If it is not, then reboot it.
Wait for a minute so that we don't overload the ESX server
Exit this sub so I can check the next one.
So here's the actual code. I'm nesting the SQLCMD inside of the FOR statement, which might seem confusing, but is really the best way to do it.
for /F %%a IN ('sqlcmd -S SQLSERVER -U Username -P Password -Q "select DNS_NAME from VirtualCenter.dbo.VPX_VM where POWER_STATE <> 0 and GUEST_OS = 'winXPProGuest'" -W ^| find /i ".subdomain.domain.com"') do call :ParseResult %%a
::Notice the ^ before the pipe, this is required inside of a FOR statements
goto :EOF
::Go to the end of the file when the FOR statement finished
:ParseResult
::This is called by the FOR statement and gets passed the DNS name for each VM
set ThisHost=%1
::I like to make it an actual variable before doing anything with it
tasklist /S %ThisHost% /U %ThisHost%\Administrator /P Password /FI "IMAGENAME eq explorer.exe" | find /i "explorer.exe" >nul
::Lists if explorer.exe is running on this host. The find is there to set the errorlevel.
if %errorlevel%==0 exit /b
::If it finds explorer.exe, forget about it.
shutdown -f -r -t 300 -m \\%ThisHost% -c "Message to users"

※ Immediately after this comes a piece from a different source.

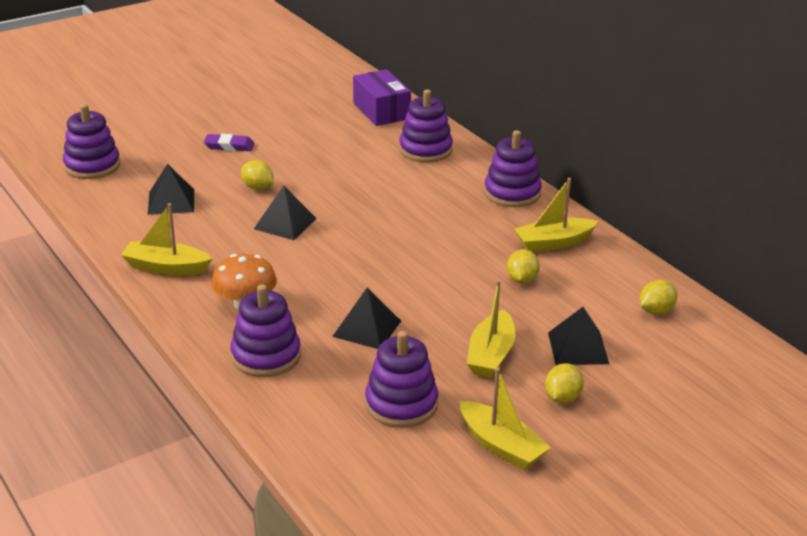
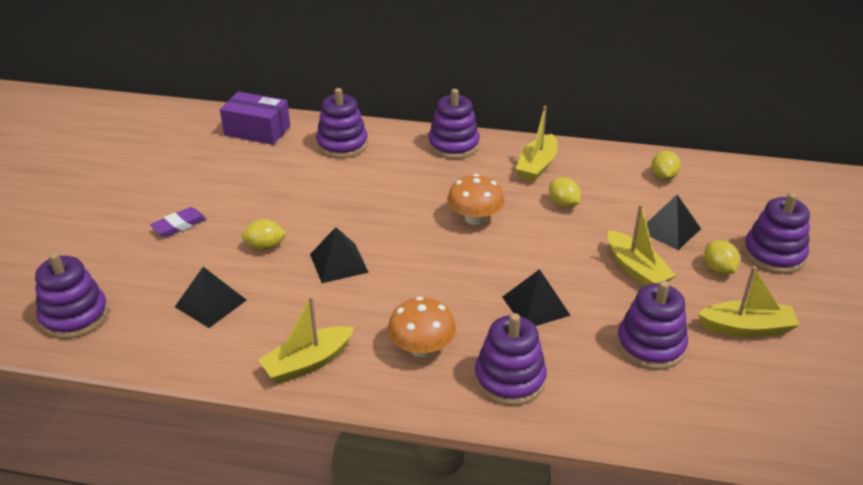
camera: 45 degrees left, 5 degrees up
(431, 250) = (475, 218): none -> orange mushroom
(638, 420) = (773, 254): none -> purple stacking toy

::Shutdown the machine: force, restart, wait 5 minutes, the target, and a message
sleep 120
::Wait for a minute before going on to the next one.
exit /b
::Continues to the next line inside of the FOR statement.
Obviously, you'll need to change usernames, passwords, and server names to match your environment.

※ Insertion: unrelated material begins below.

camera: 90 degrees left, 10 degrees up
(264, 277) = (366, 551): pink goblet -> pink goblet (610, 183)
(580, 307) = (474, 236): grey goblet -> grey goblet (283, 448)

You might ask yourself why I specify a filter for explorer.exe even though I'm going to do a FIND right after that. Well, I've noticed some issues with TASKLIST and FIND; it seems inconsistent. After switching to this method, it works fine, so that's enough reason for me.
Also, you'll need the
SLEEP command to run the above script. If you only have 3 or 4 virtual desktops, staggering them isn't really an issue. But what if your ESX servers and VirtualCenter have 50 or 100 machines rebooting at the same time? It's good to stagger them a little, and you should adjust the time depending on your environment.

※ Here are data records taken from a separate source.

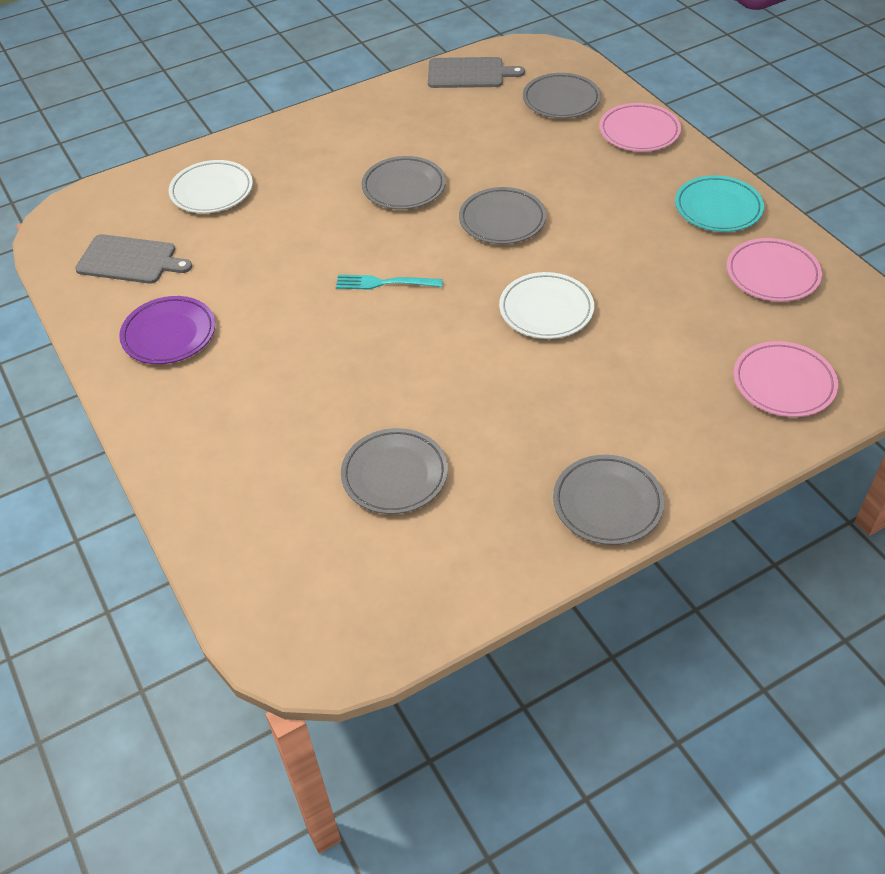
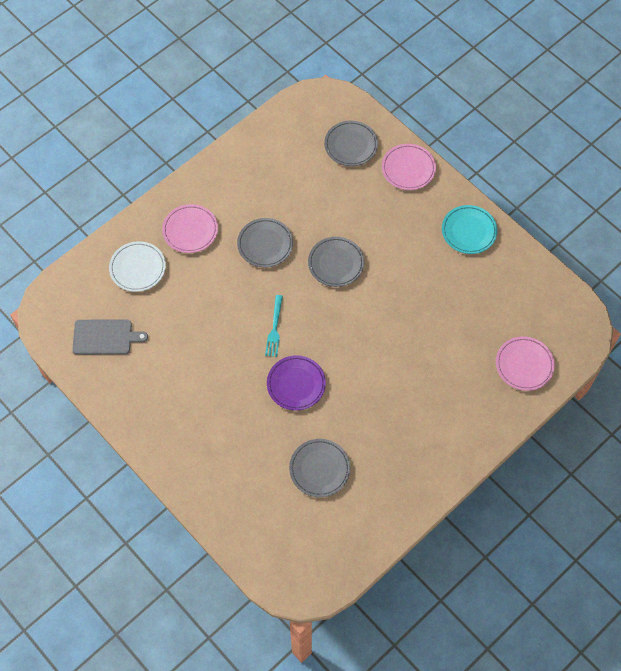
camera: 15 degrees left, 15 degrees up
(169, 334) = (153, 393): purple plate -> purple plate (296, 384)
(384, 283) = (274, 329): turquoise fork -> turquoise fork turned 75 degrees counterclockwise
(469, 73) = (281, 127): grey cutting board -> none
(546, 310) = (379, 333): white plate -> none
(607, 503) = (440, 465): grey plate -> none
(772, 274) = (508, 282): pink plate -> pink plate (190, 230)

Some things that could be better about all of this:
- POWER_STATE might not be 0, but the machine could still be in another state that wouldn't let us reboot it. I can't readily find a schema for this field/table, but it's not a big deal.
- Maybe we want VMs to reboot once a week. Well if I schedule it for once a week, and someone stays logged on over the weekend, now we're at two weeks. So if the script still ran nightly, but skipped machine that haven't been on for a week yet, that would be cool. SYSTEMINFO | FIND /i "System Up Time:" would do this. But again, not a big deal.
- Maybe it should turn on VMs that are off every morning before users get in to work. This would require API scripting (or a real connection broker), so maybe something for the future.
All that's left is to make a scheduled task for the script (and pipe the output to a log file if you're interested). It does a very simple specific task, and I'm pretty happy with the result. I'd love to hear feedback if anyone else tries this.